──────── Extracted data
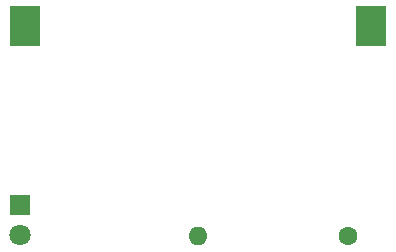
<source format=gbr>
%TF.GenerationSoftware,KiCad,Pcbnew,(6.0.10)*%
%TF.CreationDate,2023-04-23T12:07:47+05:45*%
%TF.ProjectId,first_project,66697273-745f-4707-926f-6a6563742e6b,0*%
%TF.SameCoordinates,Original*%
%TF.FileFunction,Soldermask,Bot*%
%TF.FilePolarity,Negative*%
%FSLAX46Y46*%
G04 Gerber Fmt 4.6, Leading zero omitted, Abs format (unit mm)*
G04 Created by KiCad (PCBNEW (6.0.10)) date 2023-04-23 12:07:47*
%MOMM*%
%LPD*%
G01*
G04 APERTURE LIST*
%ADD10C,1.600000*%
%ADD11O,1.600000X1.600000*%
%ADD12R,1.800000X1.800000*%
%ADD13C,1.800000*%
%ADD14R,2.540000X3.510000*%
G04 APERTURE END LIST*
D10*
%TO.C,R1*%
X134620000Y-106680000D03*
D11*
X121920000Y-106680000D03*
%TD*%
D12*
%TO.C,D1*%
X106859968Y-104059332D03*
D13*
X106859968Y-106599332D03*
%TD*%
D14*
%TO.C,BT1*%
X136600000Y-88900000D03*
X107240000Y-88900000D03*
%TD*%
M02*

</source>
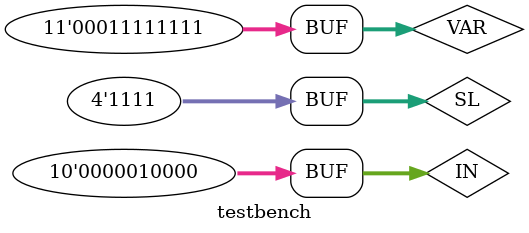
<source format=v>
`timescale 1ns / 1ps


module testbench;

	// Inputs
	reg [9:0] IN;
	reg [10:0] VAR;

	// Outputs
	wire OUT;
	wire [3:0]SL;

	// Instantiate the Unit Under Test (UUT)
	MUX10_1 uut (
		.IN(IN), 
		.SL(VAR[6:3]), 
		.OUT(OUT)
	);
	initial begin
		// Initialize Inputs
		for(VAR = 0; VAR <8'B1111_1111; VAR = VAR + 1) begin
					IN = (1<<(VAR%10));
		// Wait 100 ns for global reset to finish
			#100;
        end
	end
 assign SL = VAR[6:3];      
endmodule


</source>
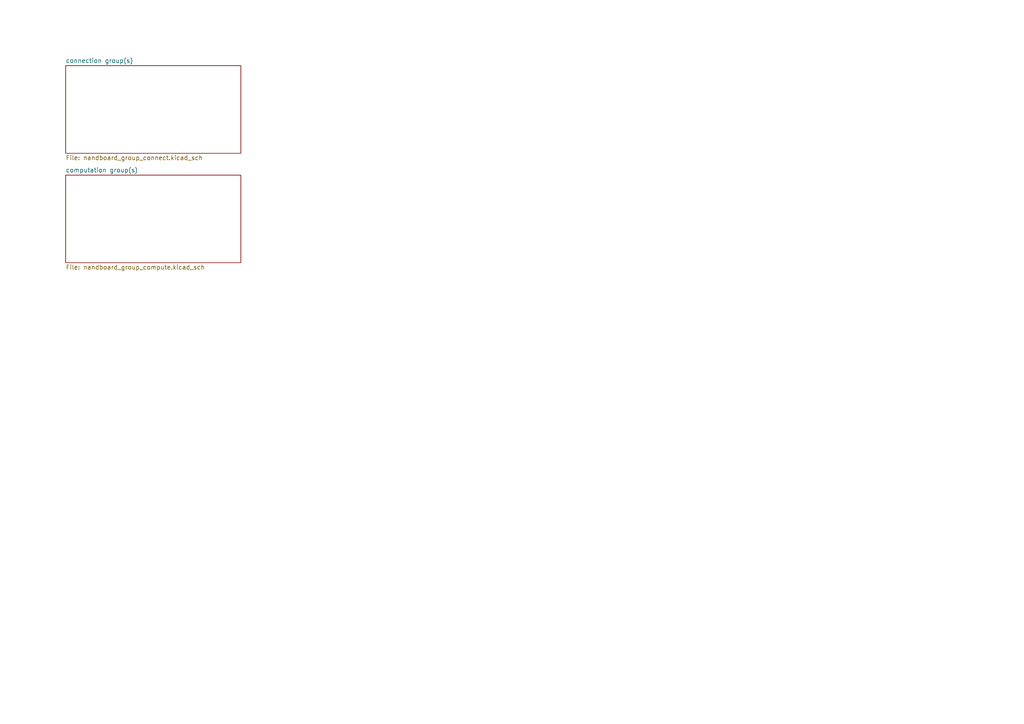
<source format=kicad_sch>
(kicad_sch
	(version 20231120)
	(generator "eeschema")
	(generator_version "8.0")
	(uuid "b92b874e-ed94-475c-9f05-ac7074b43317")
	(paper "A4")
	(lib_symbols)
	(sheet
		(at 19.05 19.05)
		(size 50.8 25.4)
		(fields_autoplaced yes)
		(stroke
			(width 0.1524)
			(type solid)
		)
		(fill
			(color 0 0 0 0.0000)
		)
		(uuid "23cab2ee-3ce0-4ef5-80ad-49c699fd14e9")
		(property "Sheetname" "connection group(s)"
			(at 19.05 18.3384 0)
			(effects
				(font
					(size 1.27 1.27)
				)
				(justify left bottom)
			)
		)
		(property "Sheetfile" "nandboard_group_connect.kicad_sch"
			(at 19.05 45.0346 0)
			(effects
				(font
					(size 1.27 1.27)
				)
				(justify left top)
			)
		)
		(instances
			(project "nandboard"
				(path "/b92b874e-ed94-475c-9f05-ac7074b43317"
					(page "3")
				)
			)
		)
	)
	(sheet
		(at 19.05 50.8)
		(size 50.8 25.4)
		(fields_autoplaced yes)
		(stroke
			(width 0.1524)
			(type solid)
		)
		(fill
			(color 0 0 0 0.0000)
		)
		(uuid "2ff046fa-078b-4f11-b593-3ae71100b4ef")
		(property "Sheetname" "computation group(s)"
			(at 19.05 50.0884 0)
			(effects
				(font
					(size 1.27 1.27)
				)
				(justify left bottom)
			)
		)
		(property "Sheetfile" "nandboard_group_compute.kicad_sch"
			(at 19.05 76.7846 0)
			(effects
				(font
					(size 1.27 1.27)
				)
				(justify left top)
			)
		)
		(instances
			(project "nandboard"
				(path "/b92b874e-ed94-475c-9f05-ac7074b43317"
					(page "2")
				)
			)
		)
	)
	(sheet_instances
		(path "/"
			(page "1")
		)
	)
)

</source>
────────────────
Where a line above holds the string "APERTURE", copy that line.

G04 APERTURE LIST*
G04 APERTURE END LIST*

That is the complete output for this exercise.